L’Observatoire de l’hébergement et du logement d’Un Toit Pour Tous (OHL) a publié en septembre 2022 une étude ainsi qu’une synthèse sur l’accès au logement des jeunes sans domicile autonome et sans ressources. Initié par la Mutualité française de l’Isère, ce travail a été soutenu par plusieurs institutions locales, qui s’interrogent sur la pertinence et l’impact des réponses existantes.
L’analyse repose sur des connaissances inédites, issues d’entretiens qualitatifs approfondis avec des jeunes vivant en grande ville comme en ville moyenne.

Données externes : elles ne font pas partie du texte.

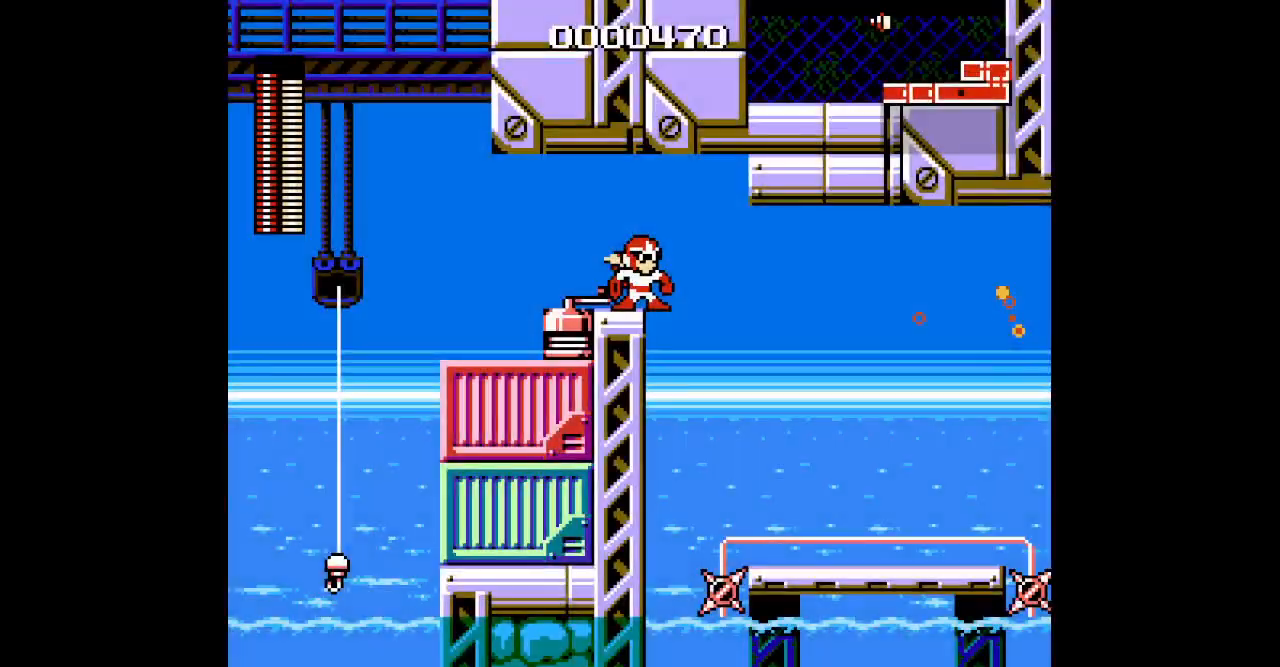
{"buttons": [], "events": []}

Ces jeunes sont essentiellement hébergés temporairement en foyer ou chez des tiers.
Le chômage et la prépondérance d’emplois précaires, l’absence de prestations sociales stables, la faiblesse des soutiens familiaux possibles, les conduisent à des situations de pauvreté et de précarité qui rendent impossible l’accès à un logement autonome.
En France, les politiques sociales sont très orientées vers la famille et moins vers l’individu
Ainsi, lorsque la solidarité familiale est incertaine ou impossible, la solidarité publique ne prend que très partiellement le relai pour cette classe d’âge. Les dispositifs prévus ne sont pas simples d’accès, toujours à durée limitée et ne concernent au final que peu de jeunes. L’étude montre ainsi que l’accès à un travailleur social n’est pas évident même quand les jeunes en connaissent les chemins. Ce peut être par méconnaissance mais aussi par défiance envers les institutions et leurs procédures contraignantes. Les entretiens montrent que la difficulté réside aussi dans la faiblesse des liens entre les acteurs du secteur logement / hébergement et ceux de l’accompagnement social et insertion professionnelle. Cette organisation pénalise les jeunes, pour qui l’articulation logement / emploi est au cœur même de leur précarité.
L’articulation logement / emploi : l’absence de l’un engendre l’absence de l’autre
Dans les parcours étudiés, on voit que des emplois sont abandonnés faute de logement adapté et que les types d’emploi obtenus rendent quasi impossible l’accès à un logement. L’étude montre clairement que, pour ces jeunes, le besoin d’être logé est premier dans le processus d’insertion. En effet, pour y répondre le jeune accepte des emplois « alimentaires » qui mettent au second plan une insertion professionnelle de qualité. Ainsi, le logement s’avère être un réel levier d’accès à l’emploi, alors que les dispositifs mettent l’emploi en premier.
Des solutions de logement existantes en décalage
En effet, ces solutions sont en décalage avec les besoins et les attentes de ces jeunes. Le recours au parc social est barré à des situations aussi instables. Les structures d’hébergement collectif sont perçues comme inadaptées à leurs attentes et les solidarités amicales sont trop incertaines. Le secteur privé est la seule solution rapide et souple, mais trop couteux pour beaucoup. Le modèle du foyer jeune travailleur, couplant autonomie et accompagnement, est perçu comme une solution efficace par ceux qui ont pu l’expérimenter. Mais y accueillir les plus précaires nécessiterait un renforcement des moyens en nombre de places et en moyens d’accompagnement.
Les enseignements de cette étude obligent à reconnaitre le rôle central du logement dans le processus d’insertion des jeunes les plus précaires. Ils indiquent aussi la nature des réponses à mettre en œuvre : souples et surtout réactives, tout en s’inscrivant dans la durée nécessaire à chacun pour une insertion de qualité. Enfin, ils montrent la nécessité de (re)travailler l’organisation des réponses institutionnelles pour assurer une meilleure articulation entre acteurs de l’insertion et du logement, afin de mieux adapter les réponses existantes aux besoins et de créer de nouvelles réponses, pour combler les manques constatés.